Most Korean food has a robust quality, but at Woo Lae Oak it has an uncharacteristic delicacy, most evident in a dish such as chap chae -- ordinarily little more than a Korean version of chow mein with clear noodles. Here the noodles are stir-fried with vegetables and soy sauce and then rolled up in thinly sliced daikon so that they look like aristocratic little egg rolls. On their own, they are subtle; dipped into the fiery red pepper sauce, they take on a more ferocious aspect.
Spicy hotness is one face of Korean cooking; sweetness is another. Koreans are famous for their beef tartare, usually sliced into slivers rather than ground into mush, then marinated in an appealingly sweet, sesame-scented sauce. The beef tartare at Woo Lae Oak is very good, but the tuna tartare is extraordinary. Crisp Asian pears are shaved into long strands, then topped with ice-cold strips of raw tuna. A few pine nuts (another Korean staple) are strewn across the top. It's the sort of dish you urge your fish-hating friends to try because it's so delicious, and so delicate, that you can't imagine anybody disliking it.
You do have to like fish to be impressed by bin dae duk, a sort of pancake made of ground mung beans, scallions, kimchee and bean sprouts. This is a fairly common Korean dish, but here the kitchen has given the rustic dish an upscale interpretation, topping each pancake with tiny oysters.

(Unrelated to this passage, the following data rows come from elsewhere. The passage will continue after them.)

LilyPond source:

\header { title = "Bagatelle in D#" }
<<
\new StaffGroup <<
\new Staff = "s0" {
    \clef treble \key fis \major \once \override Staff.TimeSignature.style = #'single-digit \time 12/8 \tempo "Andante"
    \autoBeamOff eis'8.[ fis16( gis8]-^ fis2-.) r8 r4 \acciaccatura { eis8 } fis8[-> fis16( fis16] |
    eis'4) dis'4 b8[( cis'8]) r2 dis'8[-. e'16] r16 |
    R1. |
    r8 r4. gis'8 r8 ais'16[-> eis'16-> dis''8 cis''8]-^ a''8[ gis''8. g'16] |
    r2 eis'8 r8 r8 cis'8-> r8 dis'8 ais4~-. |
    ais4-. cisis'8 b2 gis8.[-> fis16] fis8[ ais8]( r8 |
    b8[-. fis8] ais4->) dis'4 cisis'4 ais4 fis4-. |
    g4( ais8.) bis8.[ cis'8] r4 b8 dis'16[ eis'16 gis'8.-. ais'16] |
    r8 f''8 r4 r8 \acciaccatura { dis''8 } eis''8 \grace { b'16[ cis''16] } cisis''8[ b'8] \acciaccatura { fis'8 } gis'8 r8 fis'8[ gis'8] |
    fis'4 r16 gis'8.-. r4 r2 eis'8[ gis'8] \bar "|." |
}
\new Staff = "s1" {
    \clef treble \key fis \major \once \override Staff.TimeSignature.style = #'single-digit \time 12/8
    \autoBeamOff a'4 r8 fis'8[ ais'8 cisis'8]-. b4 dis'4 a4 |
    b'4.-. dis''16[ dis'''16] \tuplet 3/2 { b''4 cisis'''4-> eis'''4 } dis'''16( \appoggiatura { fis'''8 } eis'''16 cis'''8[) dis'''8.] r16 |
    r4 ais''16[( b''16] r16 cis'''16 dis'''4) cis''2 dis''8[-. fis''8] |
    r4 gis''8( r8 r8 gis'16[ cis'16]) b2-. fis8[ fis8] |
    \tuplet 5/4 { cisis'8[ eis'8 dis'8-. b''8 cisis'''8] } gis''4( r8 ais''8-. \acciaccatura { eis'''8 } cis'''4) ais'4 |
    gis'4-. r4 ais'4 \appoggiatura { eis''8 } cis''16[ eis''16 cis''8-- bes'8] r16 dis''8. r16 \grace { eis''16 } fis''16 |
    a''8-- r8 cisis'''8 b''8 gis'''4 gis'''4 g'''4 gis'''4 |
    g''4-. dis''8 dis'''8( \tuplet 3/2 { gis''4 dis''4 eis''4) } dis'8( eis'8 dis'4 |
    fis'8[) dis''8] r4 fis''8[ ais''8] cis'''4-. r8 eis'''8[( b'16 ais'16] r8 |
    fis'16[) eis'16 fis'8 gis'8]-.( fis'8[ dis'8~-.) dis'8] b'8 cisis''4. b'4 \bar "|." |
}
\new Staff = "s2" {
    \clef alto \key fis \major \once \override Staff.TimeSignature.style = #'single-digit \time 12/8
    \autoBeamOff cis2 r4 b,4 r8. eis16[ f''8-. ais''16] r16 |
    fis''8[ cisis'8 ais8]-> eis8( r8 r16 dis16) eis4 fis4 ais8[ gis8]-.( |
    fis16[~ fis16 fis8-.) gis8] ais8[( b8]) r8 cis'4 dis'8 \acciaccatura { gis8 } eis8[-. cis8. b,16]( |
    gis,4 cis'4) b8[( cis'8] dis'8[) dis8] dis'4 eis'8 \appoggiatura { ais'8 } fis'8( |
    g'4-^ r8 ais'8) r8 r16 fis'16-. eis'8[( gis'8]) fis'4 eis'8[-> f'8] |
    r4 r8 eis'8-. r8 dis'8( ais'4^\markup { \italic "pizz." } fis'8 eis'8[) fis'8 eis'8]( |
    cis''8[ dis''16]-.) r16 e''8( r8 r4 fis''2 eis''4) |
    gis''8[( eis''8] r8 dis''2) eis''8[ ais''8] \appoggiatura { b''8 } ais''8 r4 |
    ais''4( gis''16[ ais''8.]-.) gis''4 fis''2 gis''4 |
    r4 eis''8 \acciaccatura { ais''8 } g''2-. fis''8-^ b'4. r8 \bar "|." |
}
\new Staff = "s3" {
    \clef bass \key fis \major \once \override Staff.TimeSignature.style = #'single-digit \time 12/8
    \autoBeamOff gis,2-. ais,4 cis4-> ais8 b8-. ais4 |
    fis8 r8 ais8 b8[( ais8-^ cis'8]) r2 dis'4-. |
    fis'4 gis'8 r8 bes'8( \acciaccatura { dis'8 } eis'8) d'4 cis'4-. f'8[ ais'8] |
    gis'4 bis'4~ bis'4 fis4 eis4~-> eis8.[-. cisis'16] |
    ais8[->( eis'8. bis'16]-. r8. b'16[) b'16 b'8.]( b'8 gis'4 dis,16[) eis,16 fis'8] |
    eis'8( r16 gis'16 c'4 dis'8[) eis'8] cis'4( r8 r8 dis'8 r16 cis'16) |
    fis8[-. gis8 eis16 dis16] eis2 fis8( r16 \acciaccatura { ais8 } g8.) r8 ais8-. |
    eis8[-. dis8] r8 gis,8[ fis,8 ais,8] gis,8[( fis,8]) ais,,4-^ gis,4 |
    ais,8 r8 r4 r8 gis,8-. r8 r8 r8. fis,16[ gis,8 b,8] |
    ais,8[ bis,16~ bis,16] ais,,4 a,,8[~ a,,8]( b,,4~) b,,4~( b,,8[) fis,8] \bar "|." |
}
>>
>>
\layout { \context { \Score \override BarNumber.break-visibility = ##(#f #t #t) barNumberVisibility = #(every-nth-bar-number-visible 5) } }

Everybody who likes to eat will like the barbecue that anchors the menu at Woo Lae Oak. The center of each table opens up to reveal a built-in grill; there are about a dozen different meats and fish you can order to throw onto it. You can find Korean barbecue in hundreds of places in Southern California, but it's rarely of this exalted quality. Order the scallops, for instance, and you get big, juicy slices that taste as if they have just emerged from the ocean. Kal bi -- marinated, boneless short ribs -- is extraordinarily tender meat.